I have also had recourse to the decision of Riethmuller FM as his Honour then was in the decision of Bagala & Bagala [2009] FMCAfam 953. His Honour looked at the legislation, and in particular at paragraphs 20 and 21, his Honour said:
Section 4(2)(c) of the Act seeks to have child support matters settled without recourse to the courts, thus avoiding needless expense of the parties and using court resources that might otherwise be utilised. There have been two sets of significant amendments to the scheme, each further advancing the object and providing an inexpensive administrative system for review of child support assessments.
His Honour then went onto say at paragraph [21]:
The objects and purpose of the child support scheme are to provide an informal and expensive and timely avenue of review for disputing parties.
I am mindful of the fact that the First Respondent, if I acceded to the appellant’s application, would then find herself as the Respondent to proceedings in this Court, which, in my view, would involve her in some time and expense, especially if she was to feel the need for legal representation.

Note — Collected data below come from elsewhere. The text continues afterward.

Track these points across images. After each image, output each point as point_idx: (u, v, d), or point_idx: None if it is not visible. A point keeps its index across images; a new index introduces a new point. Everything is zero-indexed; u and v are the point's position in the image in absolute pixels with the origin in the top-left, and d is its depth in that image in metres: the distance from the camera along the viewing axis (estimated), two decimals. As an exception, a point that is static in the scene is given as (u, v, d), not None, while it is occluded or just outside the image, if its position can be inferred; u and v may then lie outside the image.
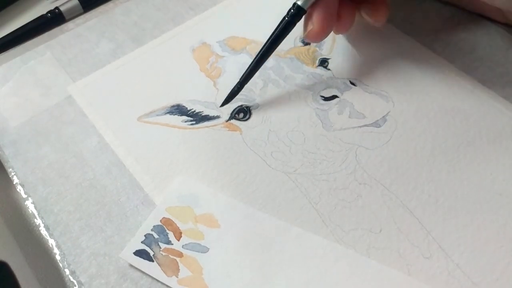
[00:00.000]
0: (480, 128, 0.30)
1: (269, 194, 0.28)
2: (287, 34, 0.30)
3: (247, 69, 0.31)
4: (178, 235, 0.27)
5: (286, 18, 0.30)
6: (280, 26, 0.30)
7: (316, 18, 0.29)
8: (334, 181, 0.28)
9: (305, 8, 0.29)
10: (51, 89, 0.35)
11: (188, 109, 0.33)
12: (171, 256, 0.26)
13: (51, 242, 0.28)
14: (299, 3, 0.29)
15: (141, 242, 0.27)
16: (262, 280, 0.25)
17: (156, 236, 0.27)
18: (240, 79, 0.31)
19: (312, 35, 0.30)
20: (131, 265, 0.26)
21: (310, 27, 0.30)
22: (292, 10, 0.30)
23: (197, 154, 0.30)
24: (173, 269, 0.26)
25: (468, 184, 0.28)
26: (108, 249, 0.27)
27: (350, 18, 0.31)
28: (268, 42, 0.30)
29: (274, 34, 0.30)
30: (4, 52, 0.38)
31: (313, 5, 0.29)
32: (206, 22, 0.38)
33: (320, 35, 0.30)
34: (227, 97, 0.32)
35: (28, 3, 0.43)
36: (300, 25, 0.37)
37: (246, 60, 0.35)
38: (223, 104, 0.32)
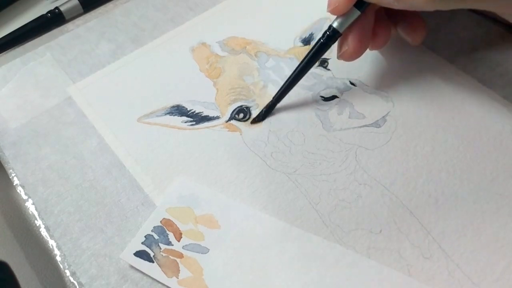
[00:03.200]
0: (480, 128, 0.30)
1: (269, 194, 0.28)
2: (322, 55, 0.31)
3: (280, 88, 0.31)
4: (178, 236, 0.27)
5: (321, 40, 0.30)
6: (315, 47, 0.30)
7: (352, 40, 0.29)
8: (334, 181, 0.28)
9: (341, 31, 0.29)
10: (51, 90, 0.35)
11: (188, 109, 0.33)
12: (172, 257, 0.26)
13: (52, 243, 0.28)
14: (334, 25, 0.29)
15: (142, 243, 0.27)
16: (262, 281, 0.25)
17: (156, 237, 0.27)
18: (273, 98, 0.31)
19: (347, 56, 0.30)
20: (131, 266, 0.26)
21: (345, 48, 0.30)
22: (328, 33, 0.29)
23: (197, 155, 0.30)
24: (174, 270, 0.26)
25: (468, 184, 0.28)
26: (108, 250, 0.27)
27: (385, 36, 0.31)
28: (303, 63, 0.30)
29: (309, 55, 0.30)
30: (4, 53, 0.38)
31: (349, 27, 0.29)
32: (206, 22, 0.38)
33: (355, 56, 0.30)
34: (257, 116, 0.32)
35: (28, 3, 0.43)
36: (297, 22, 0.37)
37: (246, 60, 0.35)
38: (253, 122, 0.32)
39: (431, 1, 0.25)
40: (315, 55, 0.30)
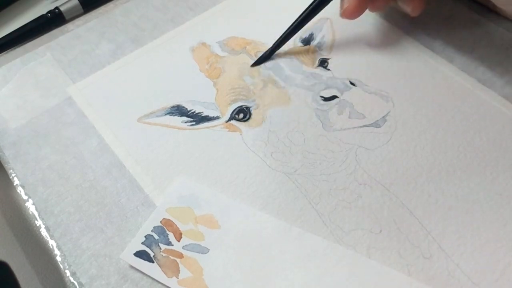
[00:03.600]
0: (480, 128, 0.30)
1: (269, 194, 0.28)
2: (320, 10, 0.31)
3: (278, 39, 0.33)
4: (178, 236, 0.27)
5: None
6: (314, 3, 0.31)
7: None
8: (334, 181, 0.28)
9: None
10: (51, 91, 0.35)
11: (188, 109, 0.33)
12: (172, 257, 0.26)
13: (52, 243, 0.28)
14: None
15: (142, 243, 0.27)
16: (263, 281, 0.25)
17: (156, 237, 0.27)
18: (272, 46, 0.33)
19: (348, 12, 0.31)
20: (131, 266, 0.26)
21: (346, 4, 0.30)
22: None
23: (197, 155, 0.30)
24: (174, 270, 0.26)
25: (468, 184, 0.28)
26: (108, 250, 0.27)
27: None
28: (302, 16, 0.32)
29: (308, 9, 0.31)
30: (4, 54, 0.38)
31: None
32: (206, 22, 0.38)
33: (356, 13, 0.31)
34: (257, 60, 0.34)
35: (28, 3, 0.43)
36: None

My view is that the policy of the legislature as set out by his Honour in Bagala is that the matter should remain within the child support system unless there are clear circumstances which arise that warrant the matter being heard by a Court. I’m not satisfied that this is such a case. The fact is that the appeal is effectively being disposed of and should be disposed of today.
I propose to make orders 1, 3, 4 and 5 as set out. I propose to note what I consider to be a very clear description of the concession by the Child Support Registrar. My view is that I should follow the scheme in section 110F and I order that this matter is to be remitted to the Social Security Appeals Tribunal for determination according to law.
I certify that the preceding twenty-two (22) paragraphs are a true copy of the reasons for judgment of Judge Scarlett.